Instructions:
a - Name the three floorboard multi-effects units that the review of multi-effect floorboards says were tested.
b - Write the next part of the multi-effect floorboard review, starting right after its final sentence.

Supplied passage:
■ ■ ■ ■
Looking for the latest in multi-effect floorboards? We put three of the newest offerings to the test.
For most guitarists, multi-effect units are a mixed bag. While the benefits are obvious and the idea sound, a lot of affordable multi-effectors end up jack of all trades and master of none. More than a few readers have probably gone the affordable multi-effector unit thrilled that it could move from Dimebag Darrell tones to some crazy ring modulator with the flick of a switch—only to grow tired of the shrieking, icepick tones, cold tonality and inability to cut in a band setting.
But floorboard multi-effects units have come a long way since you found that cheap, $100 plastic box of bees beneath your Christmas tree. More processing power, ever-shrinking digital circuitry, and economical production make today’s floor board multi effects units more compact, capable and affordable than ever. And the new generation of multi-effectors overflow with accurate vintage amps and effects models, simple and streamlined recording options and musical possibility.
We wanted to take a good look at just how far these devices have come in recent years, so we decided to have a go with three brand new floorboard multi-effectors—the Fender Mustang Floor, Boss GT-100 and ZOOM G5. We heard drastic improvements in modeling technology and encountered some digital limitations. But while there’s room for evolution, each of these floorboard multi-effectors is a capable tool for guitarists that need a little bit of everything, whether on stage or in a recording situation.
Fender Mustang Floor Effects Processor
The Mustang amp series has been a huge success for Fender—combining amp and effects modeling into affordable do-it-all amplifiers. On top of that, they're pretty simple to operate, featuring an operating system that has a shallow learning curve that appeals to novice bedroom guitarists and studio players that like to call up sounds fast. With the Mustang Floor, they've condensed the entire package into a rugged metal floorboard with a simple, clean layout.
■ ■ ■ ■
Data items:
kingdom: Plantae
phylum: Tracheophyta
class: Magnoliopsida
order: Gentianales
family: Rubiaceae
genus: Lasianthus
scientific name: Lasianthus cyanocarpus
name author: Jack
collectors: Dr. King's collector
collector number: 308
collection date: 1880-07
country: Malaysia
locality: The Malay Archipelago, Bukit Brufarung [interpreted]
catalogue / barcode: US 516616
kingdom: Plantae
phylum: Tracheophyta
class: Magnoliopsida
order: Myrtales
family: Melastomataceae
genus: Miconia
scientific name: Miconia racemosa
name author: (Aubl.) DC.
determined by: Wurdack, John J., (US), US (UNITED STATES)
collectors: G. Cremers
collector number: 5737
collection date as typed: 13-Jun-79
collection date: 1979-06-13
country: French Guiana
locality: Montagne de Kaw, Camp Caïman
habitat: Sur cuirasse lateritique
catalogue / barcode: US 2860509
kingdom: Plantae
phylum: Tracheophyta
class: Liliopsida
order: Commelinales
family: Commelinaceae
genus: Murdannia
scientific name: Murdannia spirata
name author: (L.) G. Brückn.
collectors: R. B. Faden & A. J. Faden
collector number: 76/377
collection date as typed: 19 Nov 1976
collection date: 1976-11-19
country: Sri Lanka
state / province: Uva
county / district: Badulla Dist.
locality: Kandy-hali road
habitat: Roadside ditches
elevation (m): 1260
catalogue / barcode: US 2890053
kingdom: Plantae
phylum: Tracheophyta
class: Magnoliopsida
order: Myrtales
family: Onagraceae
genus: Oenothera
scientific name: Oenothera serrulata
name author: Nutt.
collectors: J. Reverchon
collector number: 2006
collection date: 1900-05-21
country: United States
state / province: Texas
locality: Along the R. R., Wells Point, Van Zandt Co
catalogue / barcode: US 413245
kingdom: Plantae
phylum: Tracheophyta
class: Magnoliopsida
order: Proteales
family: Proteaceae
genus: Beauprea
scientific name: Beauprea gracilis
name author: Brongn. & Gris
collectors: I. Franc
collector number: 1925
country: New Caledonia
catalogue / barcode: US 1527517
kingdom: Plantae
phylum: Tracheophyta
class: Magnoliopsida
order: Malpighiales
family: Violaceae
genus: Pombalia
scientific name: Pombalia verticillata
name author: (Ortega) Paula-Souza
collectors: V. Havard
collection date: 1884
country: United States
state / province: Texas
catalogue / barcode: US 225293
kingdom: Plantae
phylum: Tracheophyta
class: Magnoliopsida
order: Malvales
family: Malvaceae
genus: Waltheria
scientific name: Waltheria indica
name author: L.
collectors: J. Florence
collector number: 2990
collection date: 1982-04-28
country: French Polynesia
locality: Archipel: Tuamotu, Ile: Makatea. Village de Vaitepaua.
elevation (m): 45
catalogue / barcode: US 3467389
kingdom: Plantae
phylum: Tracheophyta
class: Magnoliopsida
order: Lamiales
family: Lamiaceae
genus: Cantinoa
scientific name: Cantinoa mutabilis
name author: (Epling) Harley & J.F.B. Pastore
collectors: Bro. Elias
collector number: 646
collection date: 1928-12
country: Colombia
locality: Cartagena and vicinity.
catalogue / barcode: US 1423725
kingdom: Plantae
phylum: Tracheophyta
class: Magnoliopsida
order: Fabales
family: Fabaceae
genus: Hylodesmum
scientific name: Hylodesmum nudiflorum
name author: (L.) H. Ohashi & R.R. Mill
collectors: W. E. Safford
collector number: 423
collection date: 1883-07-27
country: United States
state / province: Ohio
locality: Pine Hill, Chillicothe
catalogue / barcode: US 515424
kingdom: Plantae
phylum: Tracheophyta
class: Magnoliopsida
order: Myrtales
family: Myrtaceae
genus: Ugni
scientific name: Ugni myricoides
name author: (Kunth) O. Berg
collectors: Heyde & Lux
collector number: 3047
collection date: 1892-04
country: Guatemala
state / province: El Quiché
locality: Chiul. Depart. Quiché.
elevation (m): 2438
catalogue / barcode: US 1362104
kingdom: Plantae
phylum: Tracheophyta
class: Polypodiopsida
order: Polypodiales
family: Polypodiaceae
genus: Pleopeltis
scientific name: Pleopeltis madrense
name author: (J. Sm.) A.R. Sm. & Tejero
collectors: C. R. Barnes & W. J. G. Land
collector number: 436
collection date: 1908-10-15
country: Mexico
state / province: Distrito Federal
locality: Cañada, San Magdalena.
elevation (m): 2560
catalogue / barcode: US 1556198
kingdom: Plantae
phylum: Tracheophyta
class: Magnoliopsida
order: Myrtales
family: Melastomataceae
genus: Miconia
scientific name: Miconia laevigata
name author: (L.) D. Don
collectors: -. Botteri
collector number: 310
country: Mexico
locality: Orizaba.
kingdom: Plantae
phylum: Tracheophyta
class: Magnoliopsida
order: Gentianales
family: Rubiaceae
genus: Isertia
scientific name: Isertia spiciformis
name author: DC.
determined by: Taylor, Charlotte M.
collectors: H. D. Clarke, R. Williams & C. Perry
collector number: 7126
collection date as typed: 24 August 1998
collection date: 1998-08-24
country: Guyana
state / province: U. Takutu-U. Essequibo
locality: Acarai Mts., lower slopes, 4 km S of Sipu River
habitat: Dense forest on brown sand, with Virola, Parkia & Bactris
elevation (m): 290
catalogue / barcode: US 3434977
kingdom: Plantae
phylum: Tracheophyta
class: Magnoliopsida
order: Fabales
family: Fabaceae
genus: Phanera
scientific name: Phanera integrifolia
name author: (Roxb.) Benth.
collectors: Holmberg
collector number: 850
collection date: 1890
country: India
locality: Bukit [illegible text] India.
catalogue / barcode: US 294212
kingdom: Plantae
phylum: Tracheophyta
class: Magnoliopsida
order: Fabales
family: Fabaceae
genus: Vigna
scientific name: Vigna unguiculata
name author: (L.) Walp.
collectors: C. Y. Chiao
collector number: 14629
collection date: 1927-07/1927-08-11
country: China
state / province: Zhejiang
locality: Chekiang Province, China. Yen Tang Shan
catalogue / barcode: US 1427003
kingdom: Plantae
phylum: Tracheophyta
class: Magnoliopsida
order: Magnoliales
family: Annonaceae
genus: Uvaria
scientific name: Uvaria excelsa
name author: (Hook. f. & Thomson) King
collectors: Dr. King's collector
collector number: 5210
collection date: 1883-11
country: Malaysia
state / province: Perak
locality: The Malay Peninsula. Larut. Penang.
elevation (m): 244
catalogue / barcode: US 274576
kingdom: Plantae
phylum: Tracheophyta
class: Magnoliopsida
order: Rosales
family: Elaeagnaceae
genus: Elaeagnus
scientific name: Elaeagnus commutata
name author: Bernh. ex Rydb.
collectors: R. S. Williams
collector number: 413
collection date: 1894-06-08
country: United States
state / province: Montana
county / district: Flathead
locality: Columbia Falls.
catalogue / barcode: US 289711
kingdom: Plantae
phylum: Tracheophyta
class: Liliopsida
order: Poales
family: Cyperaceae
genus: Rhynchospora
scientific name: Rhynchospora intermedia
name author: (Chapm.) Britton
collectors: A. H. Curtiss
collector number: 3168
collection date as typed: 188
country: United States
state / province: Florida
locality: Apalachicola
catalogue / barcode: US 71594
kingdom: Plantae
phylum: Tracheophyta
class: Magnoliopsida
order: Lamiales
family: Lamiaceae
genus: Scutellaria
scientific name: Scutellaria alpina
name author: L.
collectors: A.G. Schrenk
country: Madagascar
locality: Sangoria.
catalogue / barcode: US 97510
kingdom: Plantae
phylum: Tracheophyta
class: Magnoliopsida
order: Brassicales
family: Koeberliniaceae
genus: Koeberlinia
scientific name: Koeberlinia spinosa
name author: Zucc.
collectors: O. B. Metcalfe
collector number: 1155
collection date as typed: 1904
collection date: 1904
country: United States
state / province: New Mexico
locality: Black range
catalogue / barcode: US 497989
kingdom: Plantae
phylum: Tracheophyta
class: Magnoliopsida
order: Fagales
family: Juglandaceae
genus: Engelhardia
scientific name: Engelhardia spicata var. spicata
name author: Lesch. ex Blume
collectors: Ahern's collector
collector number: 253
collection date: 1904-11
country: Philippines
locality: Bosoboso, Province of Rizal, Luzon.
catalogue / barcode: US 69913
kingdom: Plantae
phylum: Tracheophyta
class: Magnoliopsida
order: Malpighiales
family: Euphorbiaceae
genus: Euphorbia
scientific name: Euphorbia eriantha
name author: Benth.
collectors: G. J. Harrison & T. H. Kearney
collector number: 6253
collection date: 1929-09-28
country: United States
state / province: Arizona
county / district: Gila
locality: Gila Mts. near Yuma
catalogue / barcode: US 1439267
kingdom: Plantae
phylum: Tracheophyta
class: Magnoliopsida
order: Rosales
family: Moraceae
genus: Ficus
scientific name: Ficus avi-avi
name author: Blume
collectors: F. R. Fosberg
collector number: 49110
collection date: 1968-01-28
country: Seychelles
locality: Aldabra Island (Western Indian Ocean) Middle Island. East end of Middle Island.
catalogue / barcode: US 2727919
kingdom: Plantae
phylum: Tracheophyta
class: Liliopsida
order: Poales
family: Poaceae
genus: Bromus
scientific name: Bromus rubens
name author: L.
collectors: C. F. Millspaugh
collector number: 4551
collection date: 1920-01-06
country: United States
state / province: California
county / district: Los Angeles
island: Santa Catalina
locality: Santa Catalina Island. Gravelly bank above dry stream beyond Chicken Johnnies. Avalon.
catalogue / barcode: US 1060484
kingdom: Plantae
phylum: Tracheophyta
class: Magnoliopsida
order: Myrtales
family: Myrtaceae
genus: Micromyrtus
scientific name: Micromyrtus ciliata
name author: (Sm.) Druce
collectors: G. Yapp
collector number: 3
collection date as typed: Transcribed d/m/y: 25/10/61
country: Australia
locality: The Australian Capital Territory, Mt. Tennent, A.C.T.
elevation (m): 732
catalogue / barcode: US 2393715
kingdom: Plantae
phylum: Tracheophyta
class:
■ ■ ■ ■
Responses for each task:
a - Fender Mustang Floor, Boss GT-100, ZOOM G5

b -
The Mustang Floor's firmware stores a total of 13 amp models, more than half of which are based on Fender amps including the '57 Deluxe, '65 Twin Reverb, Super-Sonic, '65 Deluxe Reverb, and others. The other models are emulations tending towards Marshall classics as well as the Mesa/Boogie Dual Rectifier and Peavey 6505. Amp modeling can also be bypassed, just in case you want to use the floorboard as an effects unit with your amp, without the amp modeling coloring the tone. Effects-wise, the selection is much broader—packing in 37 fully-customizable effects that cover overdrive, wah, compression, delay, chorus, flange, pitch shifting, ring modulation, reverb, and several other effect types. The floorboard's expression pedal can be assigned to control pretty much any amp or effect parameter on the fly, making it possible to do things like gradually increase an amp's preamp gain or midrange, deepen reverb depth, or push a delay's repeat count into self-oscillating craziness.
Like the other two floor processors in this roundup, the Mustang Floor is designed to be connected, routed and controlled in a variety of ways. Two XLR outs and two unbalanced 1/4" outs are available to hook up the unit to a mixing board or amp input, and a dedicated USB port for direct recording and patch updating is an option for players who want to record direct without crisscrossing cables. A MIDI control, a built-in effects loop, an auxiliary in, and 1/8" headphone out are also part of the package.
The first thing about the Mustang Floor that stands out is how well-built it feels. The weighty floorboard's metal enclosure feels sturdy in hand, and solid under foot moving through its switches. The expression pedal felt a little tight, but is adjustable via a screw on the side. After turning on the device, running a USB cable to my iMac, and connecting an Ibanez JS-1000 guitar, I fired up FUSE—Fender’s software for creating and altering patches for the Mustang series—plugged in my headphones, and ran through the initial patches. Right off the bat, it’s apparent that Mustang Floor has the same tone and nuances that typify the Mustang amps—full-bodied cleans, and overdrive tones that often need a lot of tweaking.
First off, the Mustang Floor’s emulation of Fender’s classics like the Twin Reverb are pretty nice, despite missing some of their signature sparkle on the highs. Still, they are very responsive and balanced on the whole. The Deluxe Reverb model in particular had a very striking midrange punch, through it could occasionally sound just a touch cold and processed in midrange-heavy applications—almost like hearing a great recorded tone played back from a mastered recording, which is actually a really nice thing if you’re using the unit to record direct. Though if you’re looking for the feel and skin-tingling snap of a great mid ’60s Twin blaring behind you, the Mustang Floor routed through the house system isn’t going to deliver all of the subtle nuances that an authentic rig would.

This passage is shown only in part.